You have an entity, it has many components, each component is allocated from its own pool, the entitiy holds a handle or an index, or whatever data sturcture (e.g. Map) used to get/query a component by type.
Then perhaps you want to add a getter to get a particular component in the Entity class. Apparently, this getter isn't changing any member variables of the Entity class, so you marked the method const. Often, you want 2 versions of this returned object, const or non-const, so you added the "NonConst" postfix to make it more clear for the API users. It will look more or less something like this:
AnimationComponent* Entity::GetAnimationComponentNonConst() const { return GetComponentReadWrite<AnimationComponent>(); } const AnimationComponent* Entity::GetAnimationComponent() const { return GetComponentRead<AnimationComponent>(); }
This is 100% grammatically correct in C++. But isn't this awkward if not confusing?
First of all, const is only something you present to the compiler, it does not change any underlying data. Language like C# doesn't even have the concept of const.
The reason people invented the const for a memember method, is to enforce people to care about the constness in their callstack, a const method cannot call non-const member metehods, the compiler won't let you do it.

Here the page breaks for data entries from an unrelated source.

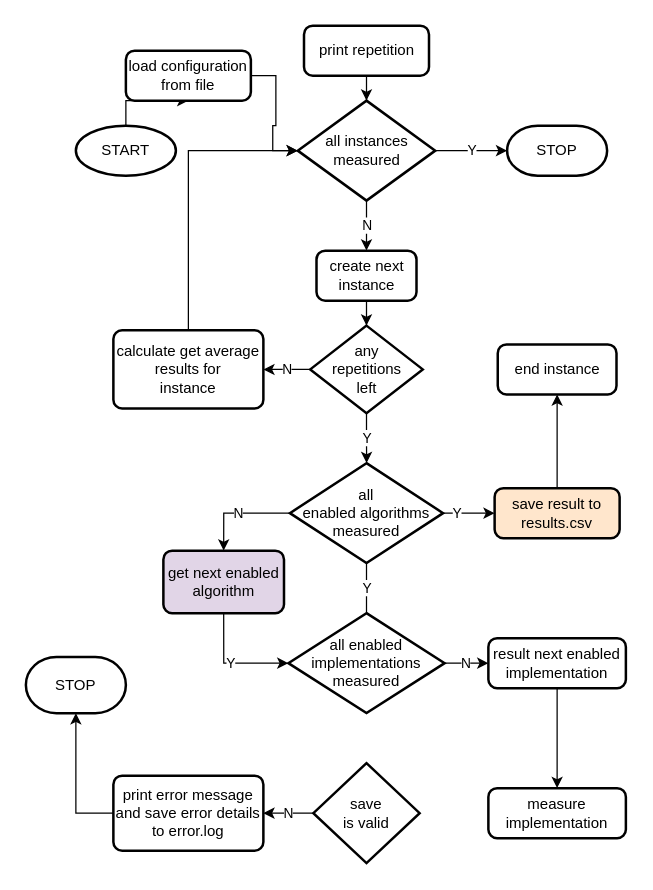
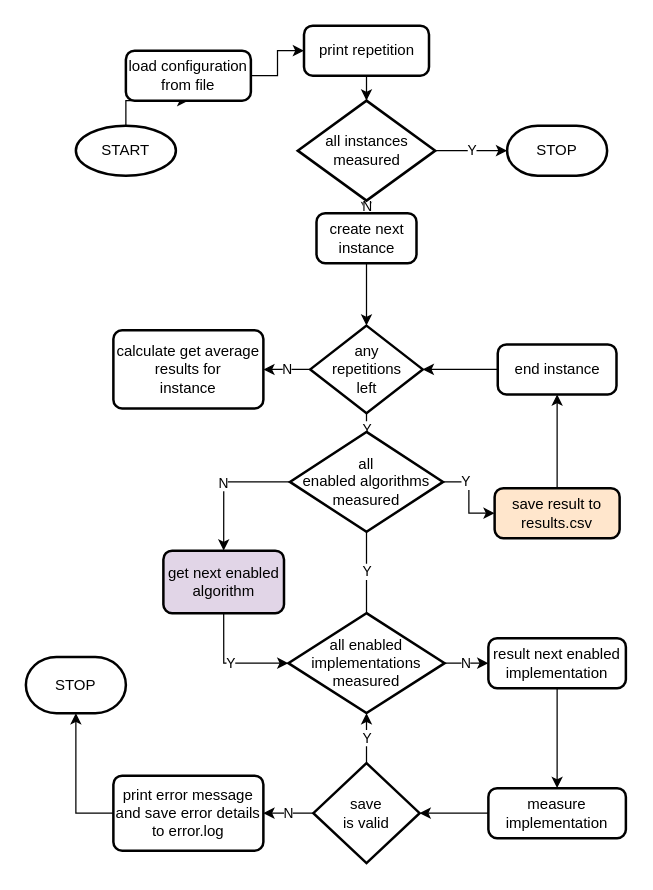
  <mxCell id="0" />
  <mxCell id="1" parent="0" />
  <mxCell id="2" value="" style="edgeStyle=orthogonalEdgeStyle;rounded=0;orthogonalLoop=1;jettySize=auto;html=1;" edge="1" parent="1" source="3" target="5"><mxGeometry relative="1" as="geometry" /></mxCell>
  <mxCell id="3" value="START" style="strokeWidth=2;html=1;shape=mxgraph.flowchart.start_1;whiteSpace=wrap;" vertex="1" parent="1"><mxGeometry x="60" y="100" width="80" height="40" as="geometry" /></mxCell>
- <mxCell id="4" value="" style="edgeStyle=orthogonalEdgeStyle;rounded=0;orthogonalLoop=1;jettySize=auto;html=1;" edge="1" parent="1" source="5" target="8"><mxGeometry relative="1" as="geometry" /></mxCell>
+ <mxCell id="4" value="" style="edgeStyle=orthogonalEdgeStyle;rounded=0;orthogonalLoop=1;jettySize=auto;html=1;" edge="1" parent="1" source="5" target="18"><mxGeometry relative="1" as="geometry" /></mxCell>
  <mxCell id="5" value="load configuration from file" style="rounded=1;whiteSpace=wrap;html=1;absoluteArcSize=1;arcSize=14;strokeWidth=2;" vertex="1" parent="1"><mxGeometry x="100" y="40" width="100" height="40" as="geometry" /></mxCell>
  <mxCell id="6" value="Y" style="edgeStyle=orthogonalEdgeStyle;rounded=0;orthogonalLoop=1;jettySize=auto;html=1;" edge="1" parent="1" source="8" target="9"><mxGeometry relative="1" as="geometry" /></mxCell>
  <mxCell id="7" value="N" style="edgeStyle=orthogonalEdgeStyle;rounded=0;orthogonalLoop=1;jettySize=auto;html=1;" edge="1" parent="1" source="8" target="11"><mxGeometry relative="1" as="geometry" /></mxCell>
  <mxCell id="8" value="all instances measured" style="strokeWidth=2;html=1;shape=mxgraph.flowchart.decision;whiteSpace=wrap;" vertex="1" parent="1"><mxGeometry x="237.5" y="80" width="110" height="80" as="geometry" /></mxCell>
  <mxCell id="9" value="STOP" style="strokeWidth=2;html=1;shape=mxgraph.flowchart.terminator;whiteSpace=wrap;" vertex="1" parent="1"><mxGeometry x="405" y="100" width="80" height="40" as="geometry" /></mxCell>
  <mxCell id="10" value="" style="edgeStyle=orthogonalEdgeStyle;rounded=0;orthogonalLoop=1;jettySize=auto;html=1;" edge="1" parent="1" source="11" target="14"><mxGeometry relative="1" as="geometry" /></mxCell>
- <mxCell id="11" value="create next instance" style="rounded=1;whiteSpace=wrap;html=1;absoluteArcSize=1;arcSize=14;strokeWidth=2;" vertex="1" parent="1"><mxGeometry x="252.5" y="200" width="80" height="40" as="geometry" /></mxCell>
+ <mxCell id="11" value="create next instance" style="rounded=1;whiteSpace=wrap;html=1;absoluteArcSize=1;arcSize=14;strokeWidth=2;" vertex="1" parent="1"><mxGeometry x="252.5" y="170" width="80" height="40" as="geometry" /></mxCell>
  <mxCell id="12" value="N" style="edgeStyle=orthogonalEdgeStyle;rounded=0;orthogonalLoop=1;jettySize=auto;html=1;" edge="1" parent="1" source="14" target="15"><mxGeometry relative="1" as="geometry" /></mxCell>
  <mxCell id="13" value="Y" style="edgeStyle=orthogonalEdgeStyle;rounded=0;orthogonalLoop=1;jettySize=auto;html=1;" edge="1" parent="1" source="14" target="29"><mxGeometry relative="1" as="geometry" /></mxCell>
  <mxCell id="14" value="any &lt;br&gt;repetitions&lt;br&gt;left" style="strokeWidth=2;html=1;shape=mxgraph.flowchart.decision;whiteSpace=wrap;" vertex="1" parent="1"><mxGeometry x="247.5" y="260" width="90" height="70" as="geometry" /></mxCell>
  <mxCell id="15" value="calculate get average results for&lt;br&gt;instance" style="rounded=1;whiteSpace=wrap;html=1;absoluteArcSize=1;arcSize=14;strokeWidth=2;" vertex="1" parent="1"><mxGeometry x="90" y="263.75" width="120" height="62.5" as="geometry" /></mxCell>
- <mxCell id="16" style="edgeStyle=orthogonalEdgeStyle;rounded=0;orthogonalLoop=1;jettySize=auto;html=1;entryX=0;entryY=0.5;entryDx=0;entryDy=0;entryPerimeter=0;exitX=0.5;exitY=0;exitDx=0;exitDy=0;" edge="1" parent="1" source="15" target="8"><mxGeometry relative="1" as="geometry"><Array as="points"><mxPoint x="150" y="120" /></Array></mxGeometry></mxCell>
  <mxCell id="17" value="" style="edgeStyle=orthogonalEdgeStyle;rounded=0;orthogonalLoop=1;jettySize=auto;html=1;" edge="1" parent="1" source="18" target="8"><mxGeometry relative="1" as="geometry" /></mxCell>
  <mxCell id="18" value="print repetition" style="rounded=1;whiteSpace=wrap;html=1;absoluteArcSize=1;arcSize=14;strokeWidth=2;" vertex="1" parent="1"><mxGeometry x="242.5" y="20" width="100" height="40" as="geometry" /></mxCell>
  <mxCell id="19" value="N" style="edgeStyle=orthogonalEdgeStyle;rounded=0;orthogonalLoop=1;jettySize=auto;html=1;exitX=1;exitY=0.5;exitDx=0;exitDy=0;exitPerimeter=0;" edge="1" parent="1" source="20" target="33"><mxGeometry relative="1" as="geometry" /></mxCell>
  <mxCell id="20" value="all enabled&lt;br&gt;implementations&lt;br&gt;measured" style="strokeWidth=2;html=1;shape=mxgraph.flowchart.decision;whiteSpace=wrap;" vertex="1" parent="1"><mxGeometry x="230" y="490" width="125" height="80" as="geometry" /></mxCell>
+ <mxCell id="21" value="" style="edgeStyle=orthogonalEdgeStyle;rounded=0;orthogonalLoop=1;jettySize=auto;html=1;" edge="1" parent="1" source="22" target="25"><mxGeometry relative="1" as="geometry"><mxPoint x="290.053" y="805" as="sourcePoint" /></mxGeometry></mxCell>
  <mxCell id="22" value="measure implementation" style="rounded=1;whiteSpace=wrap;html=1;absoluteArcSize=1;arcSize=14;strokeWidth=2;" vertex="1" parent="1"><mxGeometry x="390" y="630" width="110" height="40" as="geometry" /></mxCell>
  <mxCell id="23" value="N" style="edgeStyle=orthogonalEdgeStyle;rounded=0;orthogonalLoop=1;jettySize=auto;html=1;entryX=1;entryY=0.5;entryDx=0;entryDy=0;" edge="1" parent="1" source="25" target="26"><mxGeometry relative="1" as="geometry" /></mxCell>
+ <mxCell id="24" value="Y" style="edgeStyle=orthogonalEdgeStyle;rounded=0;orthogonalLoop=1;jettySize=auto;html=1;" edge="1" parent="1" source="25" target="20"><mxGeometry relative="1" as="geometry" /></mxCell>
  <mxCell id="25" value="save&lt;br&gt;is valid" style="strokeWidth=2;html=1;shape=mxgraph.flowchart.decision;whiteSpace=wrap;" vertex="1" parent="1"><mxGeometry x="250" y="610" width="85" height="80" as="geometry" /></mxCell>
  <mxCell id="26" value="print error message and save error details to error.log" style="rounded=1;whiteSpace=wrap;html=1;absoluteArcSize=1;arcSize=14;strokeWidth=2;" vertex="1" parent="1"><mxGeometry x="90" y="620" width="120" height="60" as="geometry" /></mxCell>
  <mxCell id="27" value="N" style="edgeStyle=orthogonalEdgeStyle;rounded=0;orthogonalLoop=1;jettySize=auto;html=1;entryX=0.5;entryY=0;entryDx=0;entryDy=0;" edge="1" parent="1" source="29" target="30"><mxGeometry relative="1" as="geometry" /></mxCell>
  <mxCell id="28" value="Y" style="edgeStyle=orthogonalEdgeStyle;rounded=0;orthogonalLoop=1;jettySize=auto;html=1;entryX=0;entryY=0.5;entryDx=0;entryDy=0;" edge="1" parent="1" source="29" target="36"><mxGeometry x="-0.447" relative="1" as="geometry"><mxPoint as="offset" /></mxGeometry></mxCell>
- <mxCell id="29" value="all &lt;br&gt;enabled algorithms measured" style="strokeWidth=2;html=1;shape=mxgraph.flowchart.decision;whiteSpace=wrap;" vertex="1" parent="1"><mxGeometry x="231.25" y="370" width="122.5" height="80" as="geometry" /></mxCell>
+ <mxCell id="29" value="all &lt;br&gt;enabled algorithms measured" style="strokeWidth=2;html=1;shape=mxgraph.flowchart.decision;whiteSpace=wrap;" vertex="1" parent="1"><mxGeometry x="231.25" y="345" width="122.5" height="80" as="geometry" /></mxCell>
  <mxCell id="30" value="get next enabled algorithm" style="rounded=1;whiteSpace=wrap;html=1;absoluteArcSize=1;arcSize=14;strokeWidth=2;fillColor=#e1d5e7;" vertex="1" parent="1"><mxGeometry x="130" y="440" width="96.5" height="50" as="geometry" /></mxCell>
  <mxCell id="31" value="Y" style="edgeStyle=orthogonalEdgeStyle;rounded=0;orthogonalLoop=1;jettySize=auto;html=1;entryX=0;entryY=0.5;entryDx=0;entryDy=0;entryPerimeter=0;exitX=0.5;exitY=1;exitDx=0;exitDy=0;" edge="1" parent="1" source="30" target="20"><mxGeometry relative="1" as="geometry"><mxPoint x="290" y="590" as="targetPoint" /></mxGeometry></mxCell>
  <mxCell id="32" style="edgeStyle=orthogonalEdgeStyle;rounded=0;orthogonalLoop=1;jettySize=auto;html=1;entryX=0.5;entryY=0;entryDx=0;entryDy=0;" edge="1" parent="1" source="33" target="22"><mxGeometry relative="1" as="geometry" /></mxCell>
  <mxCell id="33" value="result next enabled implementation" style="rounded=1;whiteSpace=wrap;html=1;absoluteArcSize=1;arcSize=14;strokeWidth=2;" vertex="1" parent="1"><mxGeometry x="390" y="510" width="110" height="40" as="geometry" /></mxCell>
  <mxCell id="34" value="Y" style="edgeStyle=orthogonalEdgeStyle;orthogonalLoop=1;jettySize=auto;html=1;entryX=0.5;entryY=1;entryDx=0;entryDy=0;entryPerimeter=0;exitX=0.5;exitY=0;exitDx=0;exitDy=0;exitPerimeter=0;rounded=0;endArrow=none;" edge="1" parent="1" source="20" target="29"><mxGeometry relative="1" as="geometry"><mxPoint as="offset" /></mxGeometry></mxCell>
  <mxCell id="35" value="" style="edgeStyle=orthogonalEdgeStyle;rounded=0;orthogonalLoop=1;jettySize=auto;html=1;" edge="1" parent="1" source="36" target="38"><mxGeometry relative="1" as="geometry" /></mxCell>
  <mxCell id="36" value="save result to results.csv" style="rounded=1;whiteSpace=wrap;html=1;absoluteArcSize=1;arcSize=14;strokeWidth=2;fillColor=#ffe6cc;" vertex="1" parent="1"><mxGeometry x="395" y="390" width="100" height="40" as="geometry" /></mxCell>
+ <mxCell id="37" value="" style="edgeStyle=orthogonalEdgeStyle;rounded=0;orthogonalLoop=1;jettySize=auto;html=1;" edge="1" parent="1" source="38" target="14"><mxGeometry relative="1" as="geometry" /></mxCell>
  <mxCell id="38" value="end instance" style="rounded=1;whiteSpace=wrap;html=1;absoluteArcSize=1;arcSize=14;strokeWidth=2;" vertex="1" parent="1"><mxGeometry x="397.5" y="275" width="95" height="40" as="geometry" /></mxCell>
  <mxCell id="39" value="STOP" style="strokeWidth=2;html=1;shape=mxgraph.flowchart.terminator;whiteSpace=wrap;" vertex="1" parent="1"><mxGeometry x="20" y="525" width="80" height="45" as="geometry" /></mxCell>
  <mxCell id="40" style="edgeStyle=orthogonalEdgeStyle;rounded=0;orthogonalLoop=1;jettySize=auto;html=1;entryX=0.5;entryY=1;entryDx=0;entryDy=0;entryPerimeter=0;" edge="1" parent="1" source="26" target="39"><mxGeometry relative="1" as="geometry"><Array as="points"><mxPoint x="60" y="650" /></Array></mxGeometry></mxCell>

Well, for an Entity Component System, the composition of an Entity is *Logical*, the underlying data layout or order is physically irrelavent. The association between an Entity and its components will stay const for the most of the time, untill you add or remove a component.
That said, methods that change the value of a comonent through the Entiy APIs are always const, if you are not caching anything on the Entity. But constness is "logical" right? It only resides in your huamn code to help you, after the compiler, it will all be transformed into optimized code or nothing changes at all.
This is the case when Object Oriented Programming concept invented in C++ appeared to be useless if not ambiguous in Data Oriented paradigm. Actually, there is ambiguity in C, a const pointer that doesn't change, doesn't mean the address it points to cannot get mutated. Const pointer to const memory is one of the most confusing parts in learning C/C++ programming.
So what do we do? In my oppinion, the const-correctness falls on to the shoulder of the programmers'. If you are an API designer, mark the APIs "Logically", which means dropping the const for a method that is supposed to change things in association with the class you are working on. If you are an API user, think whether you should use the const or nonconst version when you write your code - not until the compiler complains.